Haiti: 'How Long, Oh Lord, How Long?' | Sojourners

Haiti: 'How Long, Oh Lord, How Long?'

My phone rang at 1:00 a.m. It was one of the young men in the family we lived with for the first seven months when my wife and I moved to Haiti. They're our adopted Haitian family (that is, they "adopted" us 7 years ago, and we're incredibly grateful). They taught us how to speak Creole and do life. The three-year-old granddaughter is our goddaughter. The other children we consider like nephews and nieces. A family of 12 in three generations. I see them all the time when I'm in Haiti. We talked for nine minutes before their phone ran out of card or power last night. They're all okay, in a sense.

A number of you have been asking about them because you know them from my recent book. I didn't want to write about them til now because we hadn't heard anything. Sick with worry. It was too much to write down what might or might not be.

They're all unharmed. They're sleeping out on the dirt tonight, because the three small family homes are now piles of rubble. The small town of Dabon where they live is near the epicenter and is devastated, leveled. "Kent, you'd get lost if you tried to find your home here." An older woman I always visit and buy water from in town was killed. As the names flew by too fast over the iffy phone connection, I didn't recognize them all. Most of the names he said were alive, some dead.

Then he said, "We don't have food or water." What do you mean? "No food or water." Same answer.

I believe in the God who multiplied fish and loaves to feed the hungry. I believe in the God who says I'm always with you. And right now, it's achingly clear -- heartbreakingly, angrily clear -- isn't it, that we who believe also believe in the God who is hidden sometimes, sometimes when we are most in need, to whom the psalmist cried out, "How long, oh Lord, how long?"

How long?

Too long. There's no other answer right now. People are being rescued, but too many aren't, and 50,000 never will be. There will be other answers in the weeks and months ahead, but right now the only answer is too long.

My Haiti Partners co-director John is making every effort to get out to this town of Dabon today, where we also have two elementary schools that have collapsed, though nobody died in the buildings as far as we know. John will hopefully see our family too.

So I sit here not knowing what to do -- just like you. At the same time, like you, I'm doing everything I can. Because that's what we have to do, that's what the God we believe in expects of us, even as we cry out for miracles.

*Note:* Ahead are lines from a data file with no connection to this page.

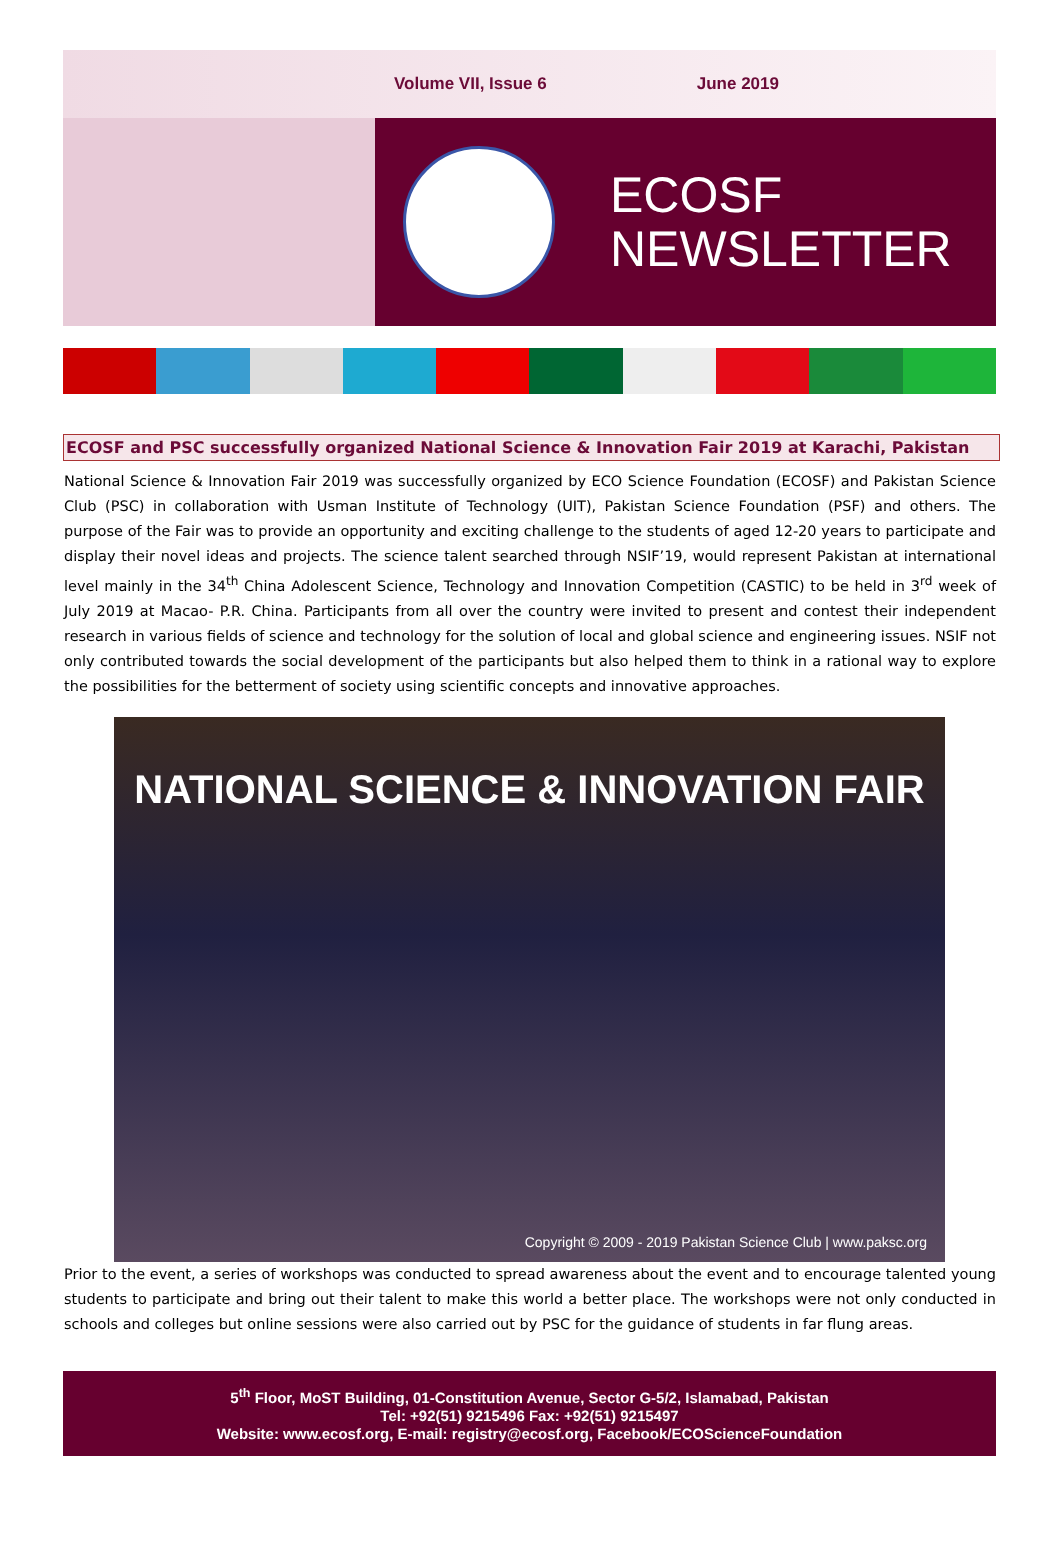Volume VII, Issue 6 June 2019
ECOSF
NEWSLETTER
ECOSF and PSC successfully organized National Science & Innovation Fair 2019 at Karachi, Pakistan
National Science & Innovation Fair 2019 was successfully organized by ECO Science Foundation (ECOSF) and Pakistan Science Club (PSC) in collaboration with Usman Institute of Technology (UIT), Pakistan Science Foundation (PSF) and others. The purpose of the Fair was to provide an opportunity and exciting challenge to the students of aged 12-20 years to participate and display their novel ideas and projects. The science talent searched through NSIF’19, would represent Pakistan at international level mainly in the 34<sup>th</sup> China Adolescent Science, Technology and Innovation Competition (CASTIC) to be held in 3<sup>rd</sup> week of July 2019 at Macao- P.R. China. Participants from all over the country were invited to present and contest their independent research in various fields of science and technology for the solution of local and global science and engineering issues. NSIF not only contributed towards the social development of the participants but also helped them to think in a rational way to explore the possibilities for the betterment of society using scientific concepts and innovative approaches.
NATIONAL SCIENCE & INNOVATION FAIR
Copyright © 2009 - 2019 Pakistan Science Club | www.paksc.org
Prior to the event, a series of workshops was conducted to spread awareness about the event and to encourage talented young students to participate and bring out their talent to make this world a better place. The workshops were not only conducted in schools and colleges but online sessions were also carried out by PSC for the guidance of students in far flung areas.
5<sup>th</sup> Floor, MoST Building, 01-Constitution Avenue, Sector G-5/2, Islamabad, Pakistan
Tel: +92(51) 9215496 Fax: +92(51) 9215497
Website: www.ecosf.org, E-mail: registry@ecosf.org, Facebook/ECOScienceFoundation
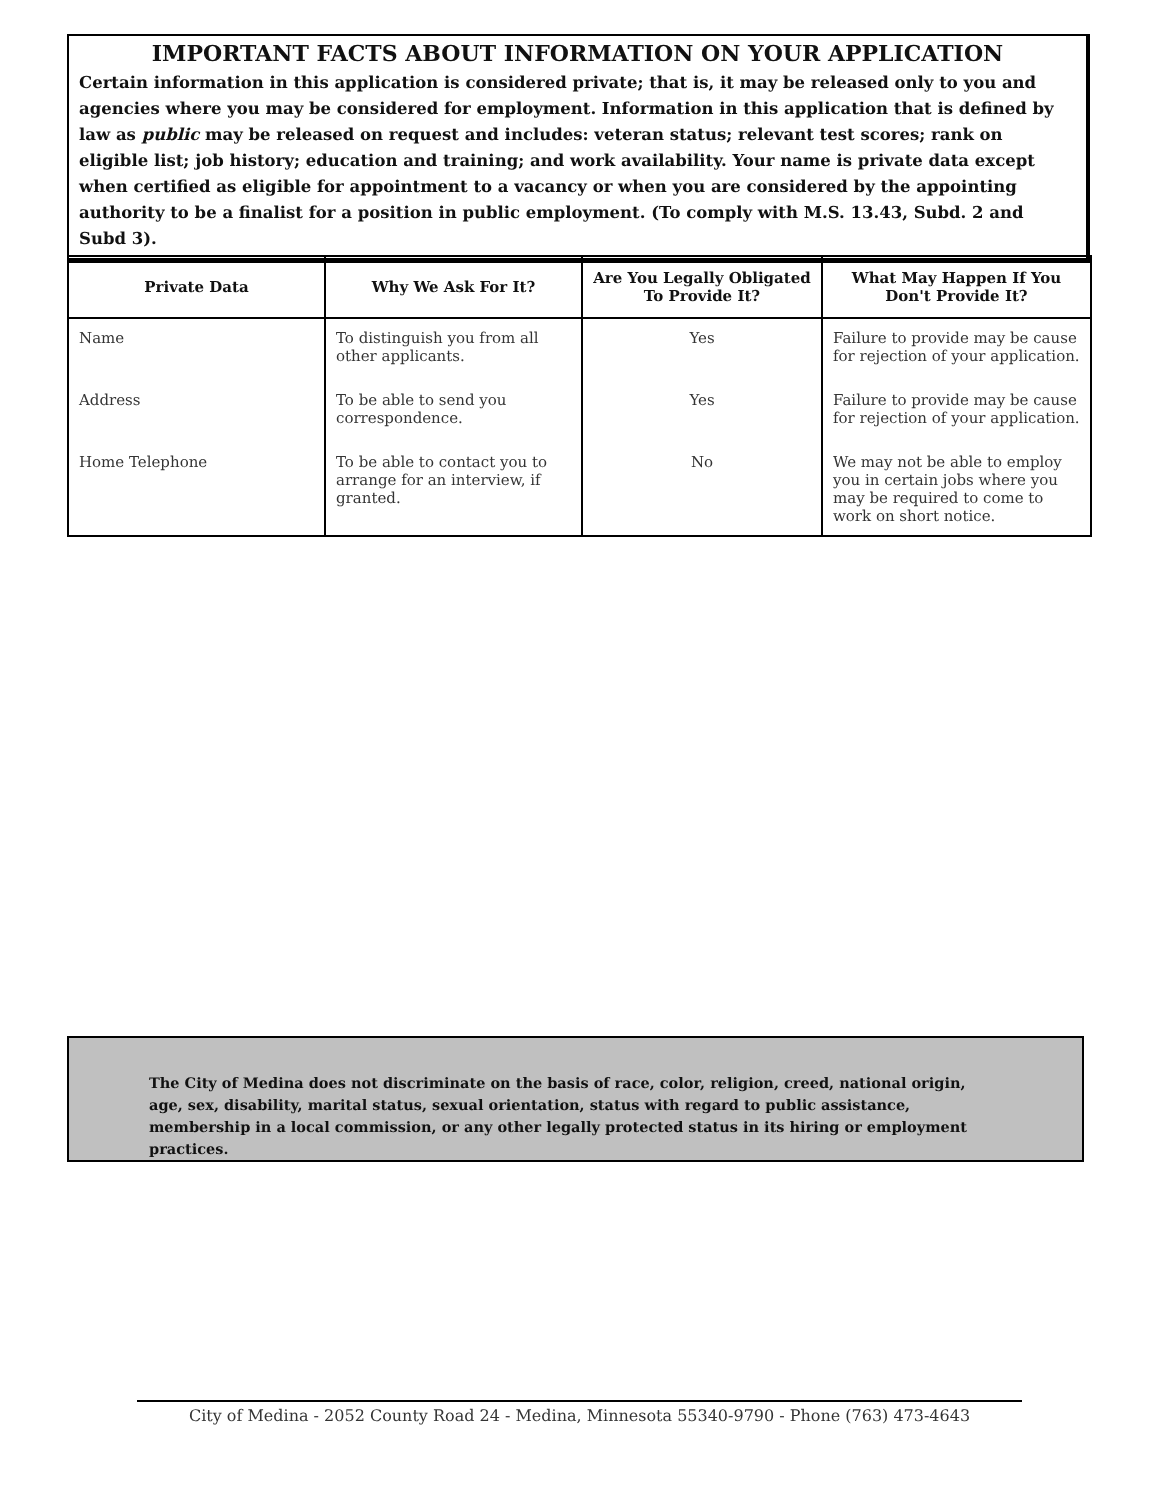IMPORTANT FACTS ABOUT INFORMATION ON YOUR APPLICATION
Certain information in this application is considered private; that is, it may be released only to you and agencies where you may be considered for employment. Information in this application that is defined by law as public may be released on request and includes: veteran status; relevant test scores; rank on eligible list; job history; education and training; and work availability. Your name is private data except when certified as eligible for appointment to a vacancy or when you are considered by the appointing authority to be a finalist for a position in public employment. (To comply with M.S. 13.43, Subd. 2 and Subd 3).
| Private Data | Why We Ask For It? | Are You Legally Obligated To Provide It? | What May Happen If You Don't Provide It? |
| --- | --- | --- | --- |
| Name | To distinguish you from all other applicants. | Yes | Failure to provide may be cause for rejection of your application. |
| Address | To be able to send you correspondence. | Yes | Failure to provide may be cause for rejection of your application. |
| Home Telephone | To be able to contact you to arrange for an interview, if granted. | No | We may not be able to employ you in certain jobs where you may be required to come to work on short notice. |
The City of Medina does not discriminate on the basis of race, color, religion, creed, national origin, age, sex, disability, marital status, sexual orientation, status with regard to public assistance, membership in a local commission, or any other legally protected status in its hiring or employment practices.
City of Medina - 2052 County Road 24 - Medina, Minnesota 55340-9790 - Phone (763) 473-4643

For the "everything we can do" part, first I want to thank you for the incredible outpouring of generosity in gifts and prayer. John (who has worked in Haiti for 20 years) is on the ground assessing our response that will include (a) responding to immediate, critical needs of food, water, shelter, and basic necessities and (b) the particular ways we will be mobilizing for the recovery and rebuilding efforts in the communities of Dabon (where two of our schools and other colleagues are), Cite Soleil (a slum in Port-au-Prince where we also have a school that has collapsed), and Marianman.

Haiti Partners was already committed to Haiti -- and we work all over the country -- for years and years ahead. Now the plan is coming into place for the work in the days, weeks, and months ahead.

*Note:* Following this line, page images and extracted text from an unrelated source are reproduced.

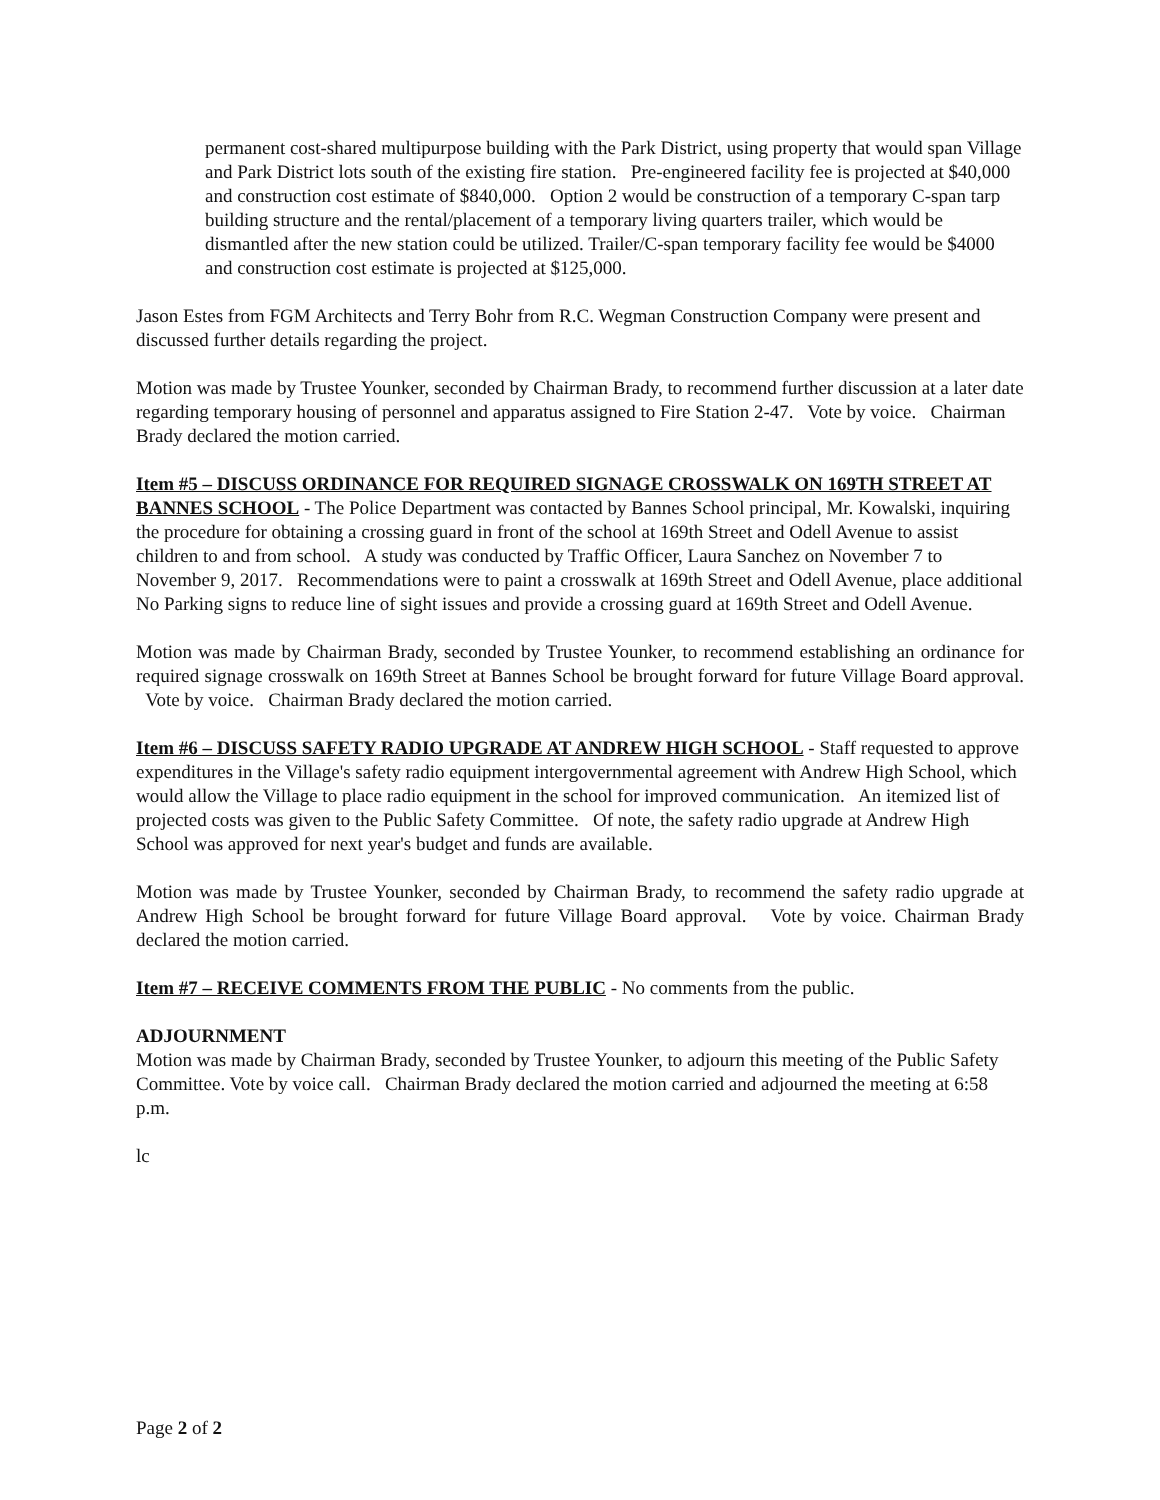permanent cost-shared multipurpose building with the Park District, using property that would span Village and Park District lots south of the existing fire station. Pre-engineered facility fee is projected at $40,000 and construction cost estimate of $840,000. Option 2 would be construction of a temporary C-span tarp building structure and the rental/placement of a temporary living quarters trailer, which would be dismantled after the new station could be utilized. Trailer/C-span temporary facility fee would be $4000 and construction cost estimate is projected at $125,000.
Jason Estes from FGM Architects and Terry Bohr from R.C. Wegman Construction Company were present and discussed further details regarding the project.
Motion was made by Trustee Younker, seconded by Chairman Brady, to recommend further discussion at a later date regarding temporary housing of personnel and apparatus assigned to Fire Station 2-47. Vote by voice. Chairman Brady declared the motion carried.
Item #5 – DISCUSS ORDINANCE FOR REQUIRED SIGNAGE CROSSWALK ON 169TH STREET AT BANNES SCHOOL - The Police Department was contacted by Bannes School principal, Mr. Kowalski, inquiring the procedure for obtaining a crossing guard in front of the school at 169th Street and Odell Avenue to assist children to and from school. A study was conducted by Traffic Officer, Laura Sanchez on November 7 to November 9, 2017. Recommendations were to paint a crosswalk at 169th Street and Odell Avenue, place additional No Parking signs to reduce line of sight issues and provide a crossing guard at 169th Street and Odell Avenue.
Motion was made by Chairman Brady, seconded by Trustee Younker, to recommend establishing an ordinance for required signage crosswalk on 169th Street at Bannes School be brought forward for future Village Board approval. Vote by voice. Chairman Brady declared the motion carried.
Item #6 – DISCUSS SAFETY RADIO UPGRADE AT ANDREW HIGH SCHOOL - Staff requested to approve expenditures in the Village's safety radio equipment intergovernmental agreement with Andrew High School, which would allow the Village to place radio equipment in the school for improved communication. An itemized list of projected costs was given to the Public Safety Committee. Of note, the safety radio upgrade at Andrew High School was approved for next year's budget and funds are available.
Motion was made by Trustee Younker, seconded by Chairman Brady, to recommend the safety radio upgrade at Andrew High School be brought forward for future Village Board approval. Vote by voice. Chairman Brady declared the motion carried.
Item #7 – RECEIVE COMMENTS FROM THE PUBLIC - No comments from the public.
ADJOURNMENT
Motion was made by Chairman Brady, seconded by Trustee Younker, to adjourn this meeting of the Public Safety Committee. Vote by voice call. Chairman Brady declared the motion carried and adjourned the meeting at 6:58 p.m.
lc
Page 2 of 2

Finally, I've been asked often -- when working in Haiti and then during these past few days, how do you keep any hope? My answer, which is burrowed deep in my bones through the privilege of living with, being friends with, watching the courage of, and working alongside many Haitians, is that if they haven't given up hope, we have no right to. Today I saw on CNN Haitians walking the streets of Port-au-Prince singing hymns and praying.

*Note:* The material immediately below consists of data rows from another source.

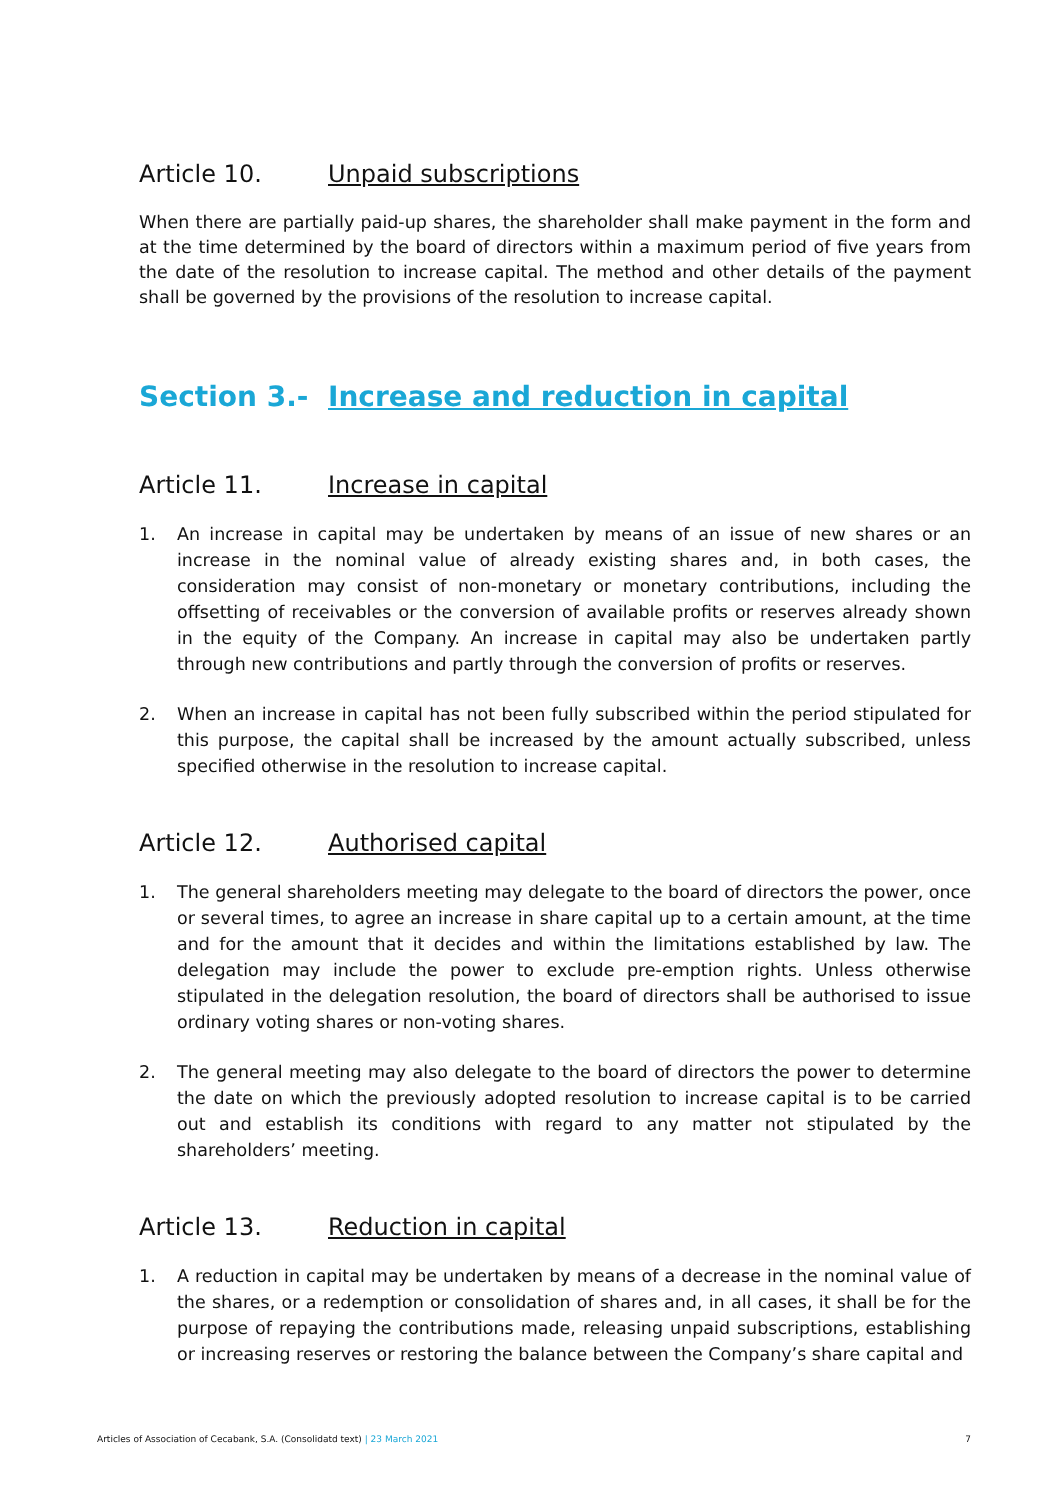Article 10. Unpaid subscriptions
When there are partially paid-up shares, the shareholder shall make payment in the form and at the time determined by the board of directors within a maximum period of five years from the date of the resolution to increase capital. The method and other details of the payment shall be governed by the provisions of the resolution to increase capital.
Section 3.- Increase and reduction in capital
Article 11. Increase in capital
1. An increase in capital may be undertaken by means of an issue of new shares or an increase in the nominal value of already existing shares and, in both cases, the consideration may consist of non-monetary or monetary contributions, including the offsetting of receivables or the conversion of available profits or reserves already shown in the equity of the Company. An increase in capital may also be undertaken partly through new contributions and partly through the conversion of profits or reserves.
2. When an increase in capital has not been fully subscribed within the period stipulated for this purpose, the capital shall be increased by the amount actually subscribed, unless specified otherwise in the resolution to increase capital.
Article 12. Authorised capital
1. The general shareholders meeting may delegate to the board of directors the power, once or several times, to agree an increase in share capital up to a certain amount, at the time and for the amount that it decides and within the limitations established by law. The delegation may include the power to exclude pre-emption rights. Unless otherwise stipulated in the delegation resolution, the board of directors shall be authorised to issue ordinary voting shares or non-voting shares.
2. The general meeting may also delegate to the board of directors the power to determine the date on which the previously adopted resolution to increase capital is to be carried out and establish its conditions with regard to any matter not stipulated by the shareholders’ meeting.
Article 13. Reduction in capital
1. A reduction in capital may be undertaken by means of a decrease in the nominal value of the shares, or a redemption or consolidation of shares and, in all cases, it shall be for the purpose of repaying the contributions made, releasing unpaid subscriptions, establishing or increasing reserves or restoring the balance between the Company’s share capital and
Articles of Association of Cecabank, S.A. (Consolidatd text) | 23 March 2021
7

We're people committed to be on the side of God's hope, even on seemingly hopeless days. We're people committed to be on the side of people in Haiti -- not just right now, but for the long term. We welcome your prayers for everyone, as so many people I've talked with today or heard about or read about have lost friends, husbands or wives, children, entire families. We welcome your prayers too for these particular communities and for (if I can indulge you) this adopted family of ours.

Kent Annan is co-director of Haiti Partners (www.haitipartners.org), which has set up an Earthquake Response Fund. He is also author of the new book Following Jesus Through the Eye of the Needle: Living Fully, Loving Dangerously, which is about living and working in Haiti.